**Prompt**.
Answer these questions using the text about the gastrointestinal tract below.
(a) What are the three phases of digestion?
(b) In which organ are nutrients absorbed?
(c) Which enzyme starts carbohydrate digestion in the mouth?

**Passage provided**.
Outpatient GI

Background

The Gastrointestinal (GI) Tract

There are three main functions of the gastrointestinal tract, including transportation, digestion, and absorption of food. This takes place in three different phases of digestion: cephalic, gastric, and intestinal.

The gastrointestinal system begins with the mouth, leading to the esophagus and extends through the stomach, small and large intestine to the anus. Food is digested in the stomach and nutrients are absorbed in the small intestine. In the large intestine, water is reabsorbed and fecal matter is expelled through the rectum. The pancreas, liver, and gallbladder also have a role in digestion.

 

A diagram of the gastrointestinal tract is pictured. Labels indicate the location of major organs along the tract.
The upper and lower GI tract
Source: Sarahguess5, CC0, via Wikimedia Commons

 

GI Tract Components

The table below provides a brief overview of the different GI tract components,  outlining a process that starts in the oral cavity extending to the large intestine in preparation for elimination.

Overview of GI tract components
Component Brief Explanation
Oral Cavity, Teeth and Tongue Mechanical processing, moistening, and mixing with salivary secretions. Carbohydrate digestion begins in the mouth via enzymatic action (i.e. salivary amylase).
Salivary Glands Secretion of lubricating fluid containing enzymes that breakdown carbohydrates.

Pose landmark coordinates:

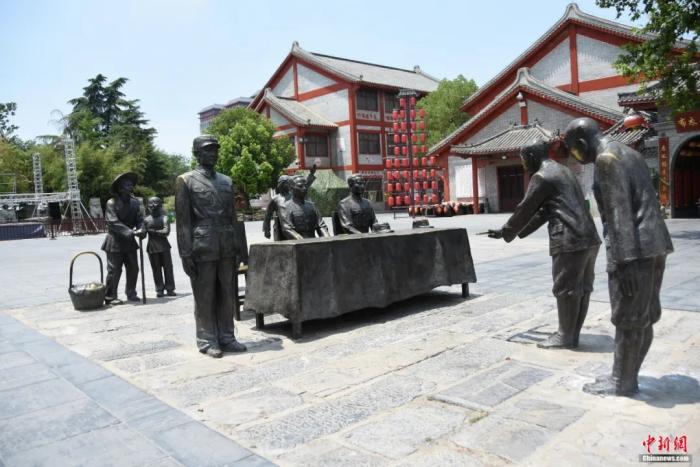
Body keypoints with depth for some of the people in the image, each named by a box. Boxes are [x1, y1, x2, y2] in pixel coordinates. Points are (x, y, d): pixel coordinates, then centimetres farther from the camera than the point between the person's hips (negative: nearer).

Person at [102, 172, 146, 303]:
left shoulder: (134, 202, 2)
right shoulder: (111, 203, -12)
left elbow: (139, 219, 1)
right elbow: (113, 223, -20)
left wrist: (141, 229, -21)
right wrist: (131, 232, -28)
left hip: (129, 241, 5)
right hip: (115, 243, -5)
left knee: (133, 269, 9)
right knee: (114, 270, -2)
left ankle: (131, 293, 23)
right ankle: (109, 297, 9)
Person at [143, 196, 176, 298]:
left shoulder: (164, 218, 0)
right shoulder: (146, 220, 9)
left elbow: (166, 231, -13)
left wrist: (154, 231, -16)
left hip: (164, 247, -2)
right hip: (152, 248, 2)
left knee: (168, 268, 0)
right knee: (156, 270, 4)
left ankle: (170, 289, 7)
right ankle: (159, 289, 11)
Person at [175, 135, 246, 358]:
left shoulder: (226, 181, 15)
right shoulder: (185, 181, 0)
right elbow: (182, 221, -5)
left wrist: (236, 247, 12)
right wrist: (186, 254, -10)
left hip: (227, 248, 5)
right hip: (203, 248, -5)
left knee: (227, 295, 9)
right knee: (205, 297, 3)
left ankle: (226, 337, 20)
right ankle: (207, 341, 14)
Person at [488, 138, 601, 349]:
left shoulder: (541, 176, -6)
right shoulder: (563, 171, 24)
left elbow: (525, 210, -2)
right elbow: (542, 212, 27)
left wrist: (506, 232, 12)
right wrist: (519, 232, 29)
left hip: (570, 241, -9)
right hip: (589, 238, 9)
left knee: (566, 289, 0)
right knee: (582, 288, 11)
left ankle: (565, 336, 10)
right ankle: (573, 335, 19)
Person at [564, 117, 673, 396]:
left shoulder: (607, 158, -11)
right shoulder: (629, 153, 19)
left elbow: (619, 212, -19)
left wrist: (624, 260, -21)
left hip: (634, 248, -10)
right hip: (654, 244, 10)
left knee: (628, 318, 0)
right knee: (644, 317, 13)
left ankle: (621, 383, 12)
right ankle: (628, 377, 23)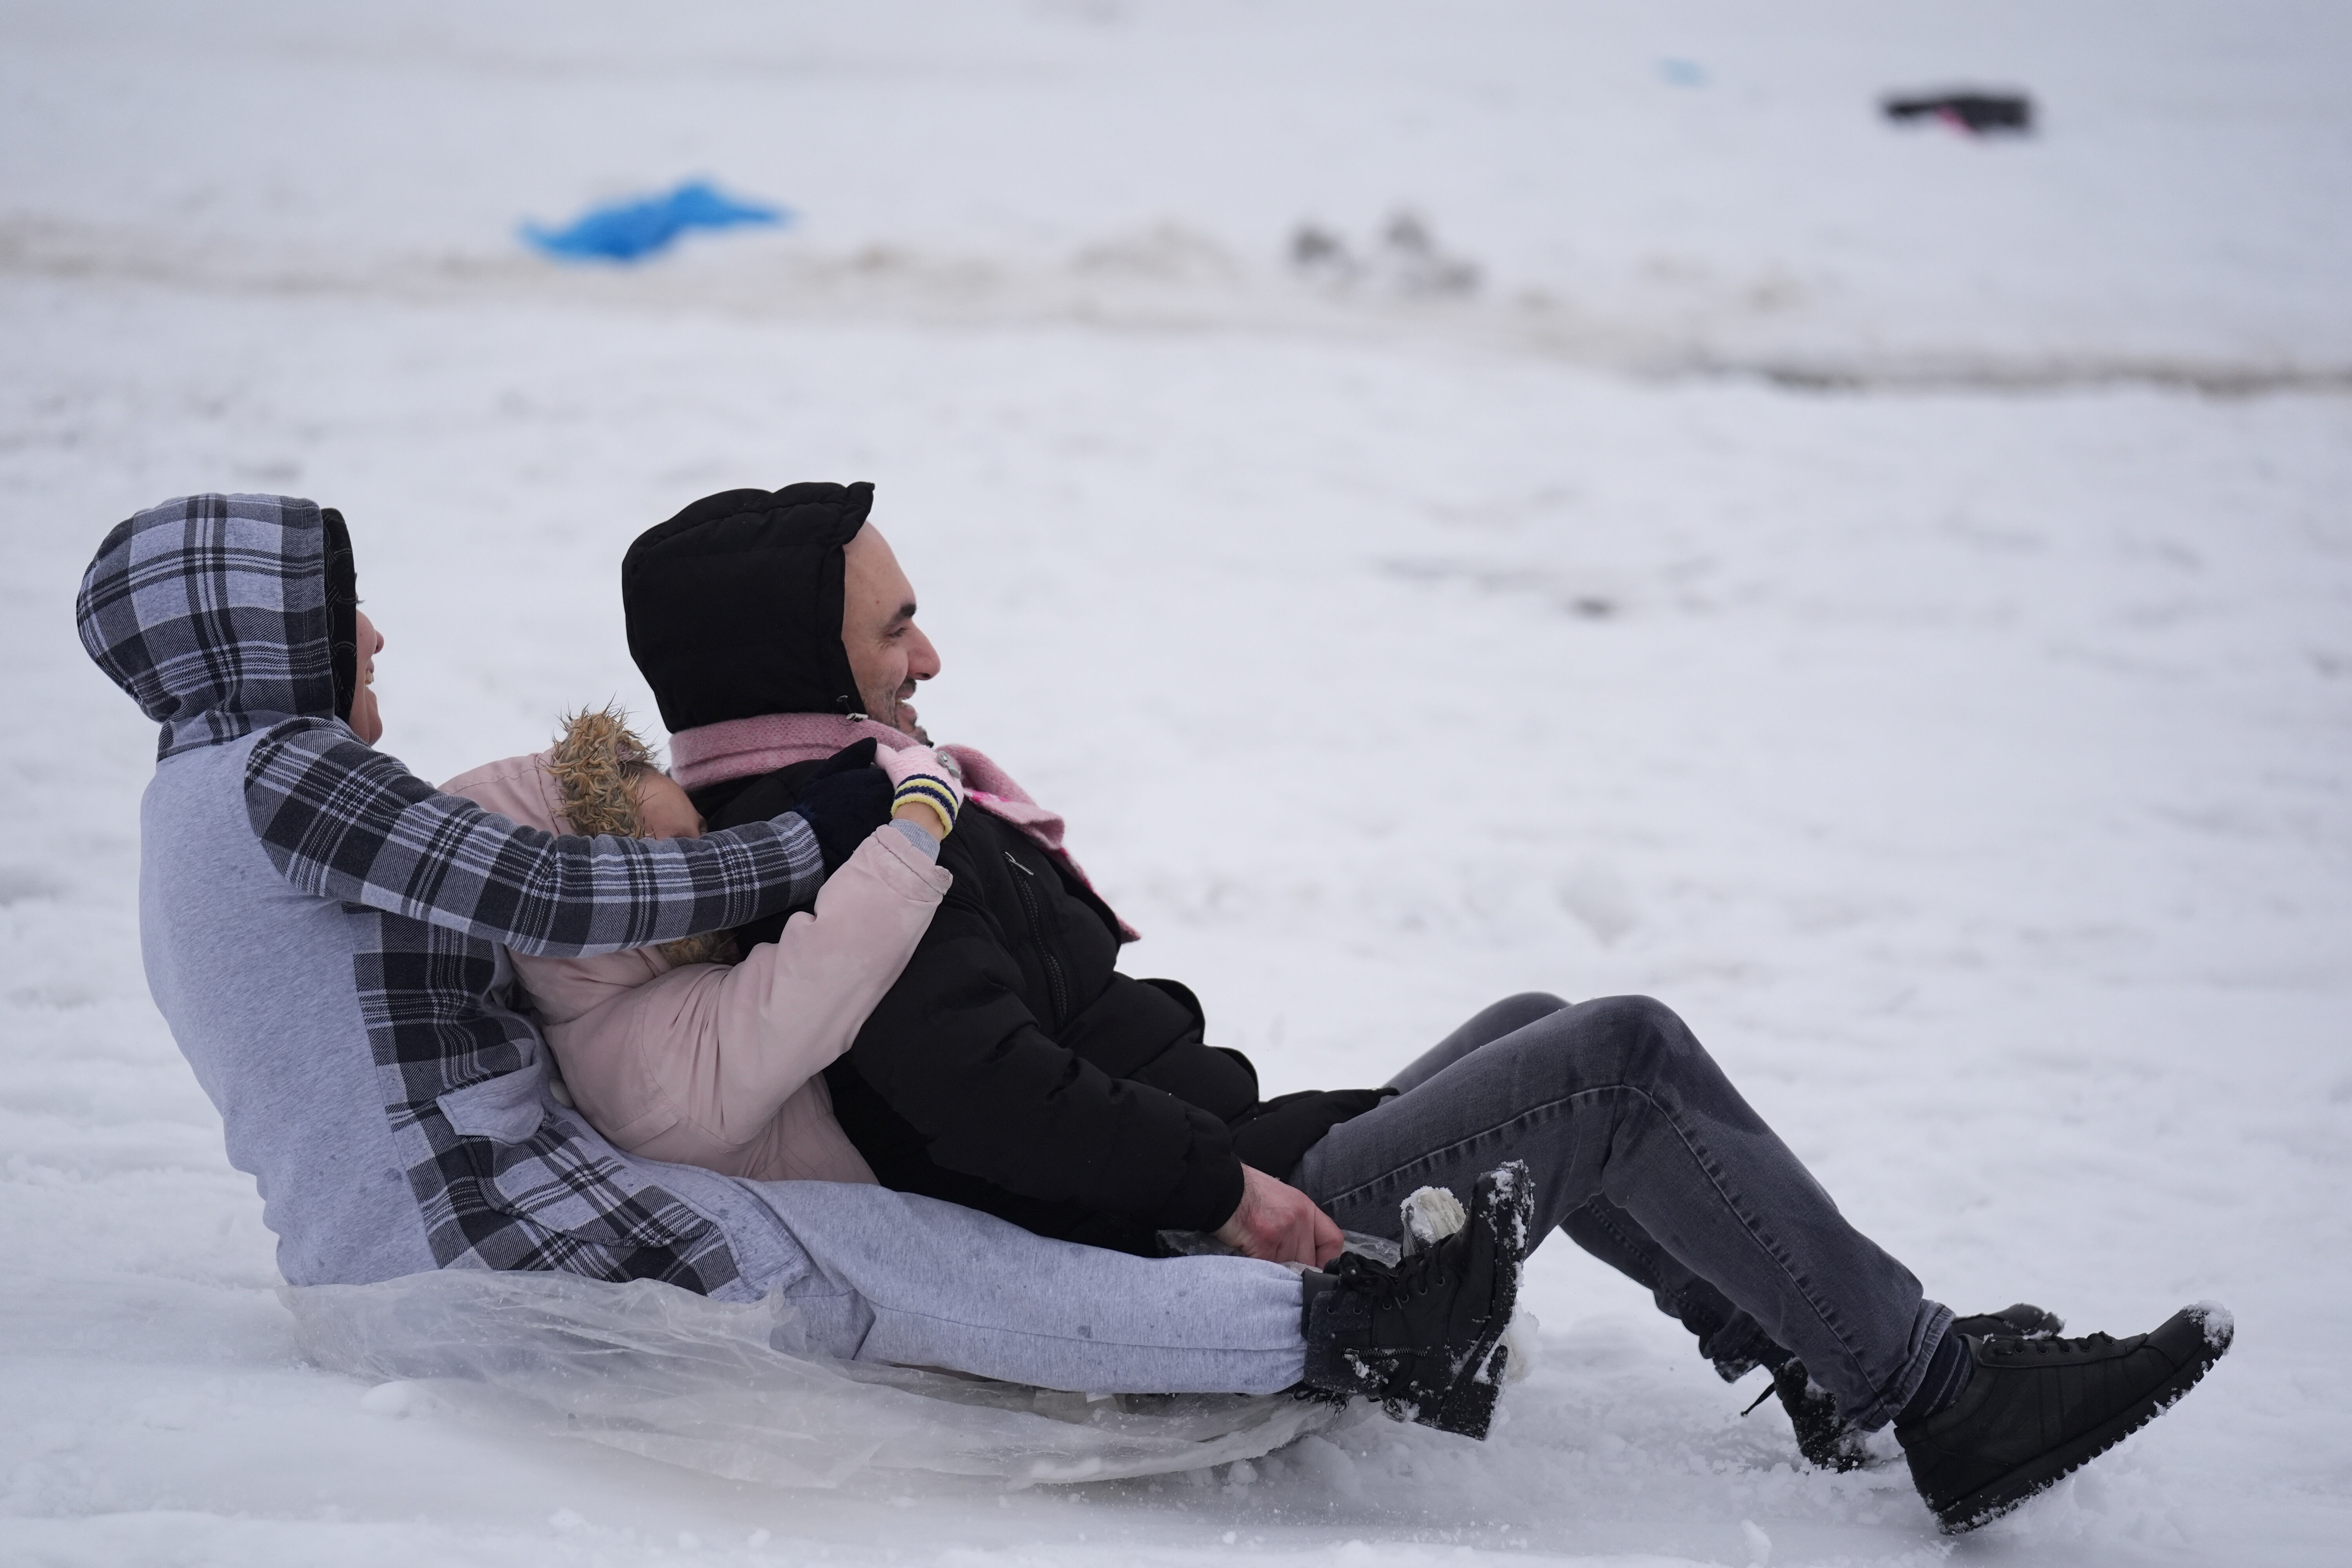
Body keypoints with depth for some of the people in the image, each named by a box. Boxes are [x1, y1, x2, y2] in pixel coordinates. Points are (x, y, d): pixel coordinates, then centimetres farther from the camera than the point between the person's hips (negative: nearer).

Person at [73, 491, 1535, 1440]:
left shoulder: (194, 813, 21)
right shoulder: (280, 770, -12)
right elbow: (551, 895, -21)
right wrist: (808, 846, -15)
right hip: (489, 1223, -10)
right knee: (900, 1263, -13)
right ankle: (1332, 1332, -15)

**Response area**.
(a) Cephalic, gastric, and intestinal.
(b) The small intestine.
(c) Salivary amylase.